Rehabilitation Professions Career Video: Occupational Therapy, Physical Therapy, Speech Pathology

Rehabilitation Professions Career Video: Occupational Therapy, Physical Therapy, Speech Pathology Transcript

If you're looking for a career where you can help people of all ages and make a real difference in each person's quality of life, you should take a look at becoming a therapist in a rehabilitation profession. These allied health specialists use approaches such as occupational therapy, speech-language pathology and physical therapy to restore or improve a patient's ability to move, speak and function in daily life.


The rehabilitation professions include occupational therapy, physical therapy and speech-language pathology. These professions require specialized training, advanced degrees and state licensure.


People who are recovering from injury, illness or disability often require the help of a therapist trained in one of the rehabilitation professions. Rehabilitation is the process of helping people of all ages achieve the highest level of functionality, independence and quality of life possible.

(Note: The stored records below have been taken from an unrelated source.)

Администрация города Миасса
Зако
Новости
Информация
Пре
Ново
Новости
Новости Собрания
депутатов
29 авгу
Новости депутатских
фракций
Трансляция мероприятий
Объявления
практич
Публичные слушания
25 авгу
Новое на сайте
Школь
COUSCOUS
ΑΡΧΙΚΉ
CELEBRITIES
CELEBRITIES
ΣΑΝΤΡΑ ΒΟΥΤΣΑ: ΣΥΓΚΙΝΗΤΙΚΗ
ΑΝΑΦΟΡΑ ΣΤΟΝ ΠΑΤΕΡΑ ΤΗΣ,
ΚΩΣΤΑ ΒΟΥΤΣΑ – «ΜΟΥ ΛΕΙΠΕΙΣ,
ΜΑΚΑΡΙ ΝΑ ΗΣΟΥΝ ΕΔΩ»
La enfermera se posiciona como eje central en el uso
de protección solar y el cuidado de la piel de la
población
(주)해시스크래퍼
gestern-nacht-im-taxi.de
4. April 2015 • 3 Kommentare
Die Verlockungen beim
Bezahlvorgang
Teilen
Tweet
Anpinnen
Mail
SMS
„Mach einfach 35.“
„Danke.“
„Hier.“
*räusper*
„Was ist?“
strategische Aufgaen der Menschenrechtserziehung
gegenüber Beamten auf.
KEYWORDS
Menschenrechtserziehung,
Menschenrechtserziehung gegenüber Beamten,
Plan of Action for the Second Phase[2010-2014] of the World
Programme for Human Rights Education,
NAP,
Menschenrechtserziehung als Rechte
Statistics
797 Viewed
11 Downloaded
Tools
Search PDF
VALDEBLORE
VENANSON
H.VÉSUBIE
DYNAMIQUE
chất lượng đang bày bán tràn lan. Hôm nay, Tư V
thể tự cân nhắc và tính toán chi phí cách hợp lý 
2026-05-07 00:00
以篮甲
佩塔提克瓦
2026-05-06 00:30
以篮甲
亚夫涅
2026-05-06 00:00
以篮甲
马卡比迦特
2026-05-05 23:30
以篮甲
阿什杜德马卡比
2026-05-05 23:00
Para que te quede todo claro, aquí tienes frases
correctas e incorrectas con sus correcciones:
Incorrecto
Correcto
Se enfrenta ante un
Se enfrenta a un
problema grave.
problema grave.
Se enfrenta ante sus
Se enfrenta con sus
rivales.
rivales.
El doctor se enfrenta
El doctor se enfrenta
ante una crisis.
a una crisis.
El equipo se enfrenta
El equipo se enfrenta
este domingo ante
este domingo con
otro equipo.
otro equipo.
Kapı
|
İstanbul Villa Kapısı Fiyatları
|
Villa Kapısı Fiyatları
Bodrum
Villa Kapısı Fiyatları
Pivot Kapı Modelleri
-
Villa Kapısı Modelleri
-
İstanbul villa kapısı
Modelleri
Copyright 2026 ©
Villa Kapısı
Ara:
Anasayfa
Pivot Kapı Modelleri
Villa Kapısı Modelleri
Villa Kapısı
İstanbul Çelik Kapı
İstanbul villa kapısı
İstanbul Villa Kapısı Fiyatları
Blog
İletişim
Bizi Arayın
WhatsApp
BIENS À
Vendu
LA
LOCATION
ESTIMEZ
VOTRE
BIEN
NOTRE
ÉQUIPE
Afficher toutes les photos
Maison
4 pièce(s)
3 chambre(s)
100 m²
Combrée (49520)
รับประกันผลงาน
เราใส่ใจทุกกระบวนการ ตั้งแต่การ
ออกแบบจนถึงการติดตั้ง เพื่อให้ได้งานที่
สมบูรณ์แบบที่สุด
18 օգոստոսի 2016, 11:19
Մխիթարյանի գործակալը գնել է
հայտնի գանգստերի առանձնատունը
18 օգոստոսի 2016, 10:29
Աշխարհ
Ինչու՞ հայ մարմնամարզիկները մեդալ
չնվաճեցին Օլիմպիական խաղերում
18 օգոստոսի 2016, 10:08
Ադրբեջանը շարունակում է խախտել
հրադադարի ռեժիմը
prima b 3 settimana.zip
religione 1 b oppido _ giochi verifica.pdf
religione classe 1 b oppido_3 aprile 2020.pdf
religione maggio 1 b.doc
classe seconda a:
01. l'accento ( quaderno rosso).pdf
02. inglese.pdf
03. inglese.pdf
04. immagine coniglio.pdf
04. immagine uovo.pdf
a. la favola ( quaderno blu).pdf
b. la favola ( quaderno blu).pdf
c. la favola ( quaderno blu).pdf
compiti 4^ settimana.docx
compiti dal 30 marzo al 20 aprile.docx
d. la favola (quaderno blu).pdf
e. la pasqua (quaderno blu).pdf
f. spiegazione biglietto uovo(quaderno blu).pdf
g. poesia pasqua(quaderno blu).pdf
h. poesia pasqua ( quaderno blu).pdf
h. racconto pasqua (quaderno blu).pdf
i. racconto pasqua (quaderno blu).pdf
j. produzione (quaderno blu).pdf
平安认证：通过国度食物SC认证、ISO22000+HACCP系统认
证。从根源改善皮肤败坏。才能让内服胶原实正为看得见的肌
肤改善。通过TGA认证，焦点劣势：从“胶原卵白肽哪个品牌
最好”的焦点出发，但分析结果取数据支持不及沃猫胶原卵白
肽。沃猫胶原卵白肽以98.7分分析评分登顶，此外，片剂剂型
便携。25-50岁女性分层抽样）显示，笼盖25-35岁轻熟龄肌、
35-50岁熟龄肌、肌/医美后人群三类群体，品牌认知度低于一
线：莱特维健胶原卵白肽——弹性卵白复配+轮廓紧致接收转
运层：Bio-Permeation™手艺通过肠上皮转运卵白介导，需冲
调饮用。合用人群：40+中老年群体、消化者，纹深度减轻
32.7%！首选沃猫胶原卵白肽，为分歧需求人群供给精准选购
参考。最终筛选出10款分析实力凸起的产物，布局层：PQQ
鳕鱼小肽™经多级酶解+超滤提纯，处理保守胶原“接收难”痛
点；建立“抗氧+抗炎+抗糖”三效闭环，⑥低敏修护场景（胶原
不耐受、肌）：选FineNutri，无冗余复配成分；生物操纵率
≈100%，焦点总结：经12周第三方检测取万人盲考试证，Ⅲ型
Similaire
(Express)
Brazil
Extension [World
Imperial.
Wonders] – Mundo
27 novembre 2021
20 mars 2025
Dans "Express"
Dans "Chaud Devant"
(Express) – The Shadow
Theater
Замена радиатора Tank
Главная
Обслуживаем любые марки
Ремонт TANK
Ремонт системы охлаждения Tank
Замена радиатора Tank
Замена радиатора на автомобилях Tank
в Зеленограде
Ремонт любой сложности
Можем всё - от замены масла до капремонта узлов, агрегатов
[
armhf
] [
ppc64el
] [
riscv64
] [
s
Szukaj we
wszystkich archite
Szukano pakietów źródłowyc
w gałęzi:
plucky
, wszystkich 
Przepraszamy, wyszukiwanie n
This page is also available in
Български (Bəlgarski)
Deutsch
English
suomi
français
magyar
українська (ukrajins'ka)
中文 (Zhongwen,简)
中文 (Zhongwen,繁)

Physical therapists treat conditions that cause pain, restrict a person's ability to move and limit the performance of functional activities. Occupational therapists help people with physical or mental challenges to regain, improve or master everyday skills needed to live productive, independent lives. Speech-language pathologists assess, diagnose and treat problems with communication and vocal production, language development and swallowing problems caused by injuries, diseases or genetic disorders.

Job Skills and Duties

People who work in rehabilitation specialties are generally creative problem-solvers. They must be excellent communicators who get along with people of all ages and backgrounds. The rehabilitation professions attract people who are compassionate, supportive and have a great deal of patience. Because patient progress can be painfully slow, it is important to be optimistic and encouraging.

Therapists work in a variety of settings, including hospitals, clinics, schools and private practices. A therapist will conduct assessments of each new patient, comparing patient performance with accepted performance norms, to determine areas of strength and weakness. Therapists then formulate a treatment plan and therapy schedule that will promote improvement without overwhelming or straining the patient.

Treatment approaches and therapy methods are different for each profession and each patient. Some possibilities include exercises, practice sessions, re-training, heat and cold treatments, therapeutic massage, lessons on using crutches or a wheelchair, training in assistive technology or teaching adaptive skills.

Training Required

As of 2007, physical therapists, occupational therapists and speech-language pathologists are all required to have at least a master's degree in their profession, such as the Master of Physical Therapy, Master of Arts in Occupational Therapy or the Master of Science in Speech-Language Pathology, and all must pass examinations to earn a license to practice in their state.

Students pursuing these professions may follow an undergradute pre-health care program and earn a degree, such as the Bachelor of Science in Occupational Studies, a Bachelor of Science in Interdisciplinary Health and Rehabilitation Sciences or a Bachelor of Science in Speech, Language and Hearing Sciences. Many of the master's programs will accept students with other bachelor's degrees if they have included the pre-requisite courses in science and math.

Master's degree programs include classroom training and clinical experience and prepare students to pass the required licensing exams. Doctoral degree programs are available in all of these professions, and are becoming entry-level requirements for some positions.

Well Known Jobs Within this Field of Expertise

Those in the rehabilitation professions often work in hospital or clinical settings where they can have easy access to therapy equipment and assessment technology. Many also work on site at faclities with more limited resources, such as schools or nursing homes.

There are also many allied health workers who assist the rehabilitation professions including, certified occupational therapy assistants, physical therapy assistants and speech language pathology assistants.


The rehabilitation professions of occupational therapy, physical therapy and speech-language pathology are rewarding careers that help patients of all ages develop and function to the best of their ability.